Çaykur Rizespor, fişi takıp şarj etmeyi unutmuş. Şarj olmayan bir takımla bu kadar olur. Bağışıklık sistemi bir organ değildir. Ancak Rizespor’un sistemlerinde çok büyük sıkıntılar var. Bununla da kimliksiz bir oyun oynuyor. Yeşil-Mavililer, oyunu hiçbir türlü oynayıp forse edemiyor. Kompakt savunma kompakt hücum, hiçbir şekilde etkili olamıyor.
Maç kazanmak için, puan almak için oyunun üç tarafında oynayacaksın. Ama Yeşil-Mavililer, senkronize olarak oyununu bir türlü oynayamıyor. Takımın omurgası orta sahadır. Oyunun belirlendiği yer. Ancak İlhan Palut yönetiminde ki Rizespor, ne hücumda ne defansta bir oyun belirleyip oynayamıyor. Omurgayı yapamazsan puan da alamazsın. Rizesporlu futbolcuların hiçbiri sahaya enerji ve akıl koyamıyorlar. Defansta kötü orta sahada kötü forvette kötü. Rizespor bu futboluyla puan kaybediyor ve sınıfta kalmaya devam ediyor. Yapılacakları bir türlü yapamayan bir takım.
İlhan Hocanın Akintola aşkı da bir türlü bitmek bilmiyor. Takımı hep eksik oynatıyor. Akintola, 1,8 milyon Euro yıllık ücret alıyor. Bu parayla Karadeniz Bölgesi’ne çöp kovası alınsaydı ortada çöp kalmazdı. Konuk takım Samsunspor, transfer yapamayan bir takım. İlhan hoca yönetimindeki Rizespor’u da çok iyi analiz etmiş savunmada iyi kapandı orta sahada iyi mücadele etti ikinci yarının başında da golü atarak öne geçti.
Bunu da korudu. Rizespor, pozisyon üretme repertuvarı olmayan bir takım. Bununla da vasat ve etkisiz oynuyor. İlhan hoca da buna bir türlü çare bulamıyor.
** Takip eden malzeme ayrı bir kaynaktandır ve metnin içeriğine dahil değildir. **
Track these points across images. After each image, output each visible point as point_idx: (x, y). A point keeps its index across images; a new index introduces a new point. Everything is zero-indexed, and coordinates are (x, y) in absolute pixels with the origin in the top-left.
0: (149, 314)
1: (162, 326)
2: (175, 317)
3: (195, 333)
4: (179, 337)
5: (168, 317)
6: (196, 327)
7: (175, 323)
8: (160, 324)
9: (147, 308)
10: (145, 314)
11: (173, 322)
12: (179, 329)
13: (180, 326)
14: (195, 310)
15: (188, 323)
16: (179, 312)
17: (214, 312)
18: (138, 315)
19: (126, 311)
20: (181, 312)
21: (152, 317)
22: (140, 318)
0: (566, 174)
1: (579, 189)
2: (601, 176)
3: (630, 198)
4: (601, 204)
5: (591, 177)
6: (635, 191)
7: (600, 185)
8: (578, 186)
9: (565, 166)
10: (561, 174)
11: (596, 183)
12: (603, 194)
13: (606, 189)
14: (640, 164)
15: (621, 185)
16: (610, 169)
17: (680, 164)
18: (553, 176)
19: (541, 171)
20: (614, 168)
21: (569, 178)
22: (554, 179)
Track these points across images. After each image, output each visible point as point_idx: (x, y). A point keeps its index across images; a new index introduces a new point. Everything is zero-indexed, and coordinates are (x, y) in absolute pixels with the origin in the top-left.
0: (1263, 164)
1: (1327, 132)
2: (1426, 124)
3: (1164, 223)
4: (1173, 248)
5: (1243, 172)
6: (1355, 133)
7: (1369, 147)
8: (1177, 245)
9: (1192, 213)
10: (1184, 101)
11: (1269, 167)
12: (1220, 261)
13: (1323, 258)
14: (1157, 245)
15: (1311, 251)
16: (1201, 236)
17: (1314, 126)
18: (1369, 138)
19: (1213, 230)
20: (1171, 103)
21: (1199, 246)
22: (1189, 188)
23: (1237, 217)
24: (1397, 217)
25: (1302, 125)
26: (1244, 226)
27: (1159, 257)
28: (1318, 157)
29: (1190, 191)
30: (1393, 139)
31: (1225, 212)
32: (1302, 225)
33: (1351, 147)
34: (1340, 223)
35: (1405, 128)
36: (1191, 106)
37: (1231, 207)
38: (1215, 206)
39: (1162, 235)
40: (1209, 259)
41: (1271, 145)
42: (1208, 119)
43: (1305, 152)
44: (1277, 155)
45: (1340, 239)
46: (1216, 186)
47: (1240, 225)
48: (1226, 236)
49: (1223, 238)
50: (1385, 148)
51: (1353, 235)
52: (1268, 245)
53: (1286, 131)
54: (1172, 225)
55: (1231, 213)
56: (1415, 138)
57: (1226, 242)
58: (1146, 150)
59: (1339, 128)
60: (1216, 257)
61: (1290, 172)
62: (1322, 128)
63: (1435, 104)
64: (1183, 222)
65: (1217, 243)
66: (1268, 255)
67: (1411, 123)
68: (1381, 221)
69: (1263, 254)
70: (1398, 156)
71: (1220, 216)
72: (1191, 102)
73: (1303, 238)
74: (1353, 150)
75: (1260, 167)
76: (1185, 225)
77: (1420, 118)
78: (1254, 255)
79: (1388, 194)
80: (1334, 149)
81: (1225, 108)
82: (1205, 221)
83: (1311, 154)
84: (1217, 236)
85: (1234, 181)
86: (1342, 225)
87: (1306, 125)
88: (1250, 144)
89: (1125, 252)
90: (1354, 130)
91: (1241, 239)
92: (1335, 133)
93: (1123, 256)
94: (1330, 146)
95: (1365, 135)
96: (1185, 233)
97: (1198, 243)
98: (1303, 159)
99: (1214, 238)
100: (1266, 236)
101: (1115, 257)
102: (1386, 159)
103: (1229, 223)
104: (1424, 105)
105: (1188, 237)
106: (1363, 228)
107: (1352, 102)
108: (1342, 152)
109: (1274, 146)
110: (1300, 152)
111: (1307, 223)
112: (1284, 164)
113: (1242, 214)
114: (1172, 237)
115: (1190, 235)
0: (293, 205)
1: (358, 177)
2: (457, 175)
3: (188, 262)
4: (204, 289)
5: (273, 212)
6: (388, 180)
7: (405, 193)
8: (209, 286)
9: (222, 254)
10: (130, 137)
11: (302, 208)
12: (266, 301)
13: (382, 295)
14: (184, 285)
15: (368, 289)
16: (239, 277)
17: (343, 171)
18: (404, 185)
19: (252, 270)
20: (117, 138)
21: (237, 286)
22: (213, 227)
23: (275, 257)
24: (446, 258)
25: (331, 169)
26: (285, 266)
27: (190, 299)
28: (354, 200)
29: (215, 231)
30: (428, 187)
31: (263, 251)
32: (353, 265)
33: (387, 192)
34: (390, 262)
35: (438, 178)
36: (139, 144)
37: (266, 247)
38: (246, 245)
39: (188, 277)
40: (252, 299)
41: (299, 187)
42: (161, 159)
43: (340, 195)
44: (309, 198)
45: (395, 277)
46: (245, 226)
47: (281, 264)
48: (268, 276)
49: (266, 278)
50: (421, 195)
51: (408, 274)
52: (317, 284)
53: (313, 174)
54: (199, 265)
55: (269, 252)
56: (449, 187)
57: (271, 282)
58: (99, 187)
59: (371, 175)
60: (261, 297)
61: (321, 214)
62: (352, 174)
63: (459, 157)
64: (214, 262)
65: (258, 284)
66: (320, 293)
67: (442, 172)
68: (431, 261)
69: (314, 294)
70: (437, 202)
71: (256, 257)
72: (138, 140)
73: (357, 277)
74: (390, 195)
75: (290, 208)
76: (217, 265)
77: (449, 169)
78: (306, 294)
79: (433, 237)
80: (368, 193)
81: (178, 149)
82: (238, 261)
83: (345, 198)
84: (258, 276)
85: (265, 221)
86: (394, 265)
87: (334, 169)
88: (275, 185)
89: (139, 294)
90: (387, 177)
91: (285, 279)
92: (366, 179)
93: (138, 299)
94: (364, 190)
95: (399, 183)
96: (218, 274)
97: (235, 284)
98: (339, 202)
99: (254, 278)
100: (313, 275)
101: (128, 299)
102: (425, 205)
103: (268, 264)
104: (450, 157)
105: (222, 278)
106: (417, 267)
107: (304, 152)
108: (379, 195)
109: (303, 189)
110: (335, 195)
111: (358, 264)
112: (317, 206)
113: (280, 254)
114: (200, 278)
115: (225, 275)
Belli ki ipleri elinden kaçırmış. Rizespor’da sıkıntı çok büyük. Futbol olarak koşan mücadele eden tatmin edici bir futbol maalesef yok. Takıma denge değiştirecek transferler de etkisiz. Bu kadar güvensizliğin olduğu bir ortamda bakalım bundan sonra ne olacak. Bu gidişat hiç ama hiç iyi bir gidişat değil. Tabii bunda da teknik kadronun çok büyük bir rolü var. Rizespor, bu oynadığı futbolla da kalibresizliğini gösterdi. Çok ama çok ciddi radikal kararların alınması da artık kaçınılmaz oldu.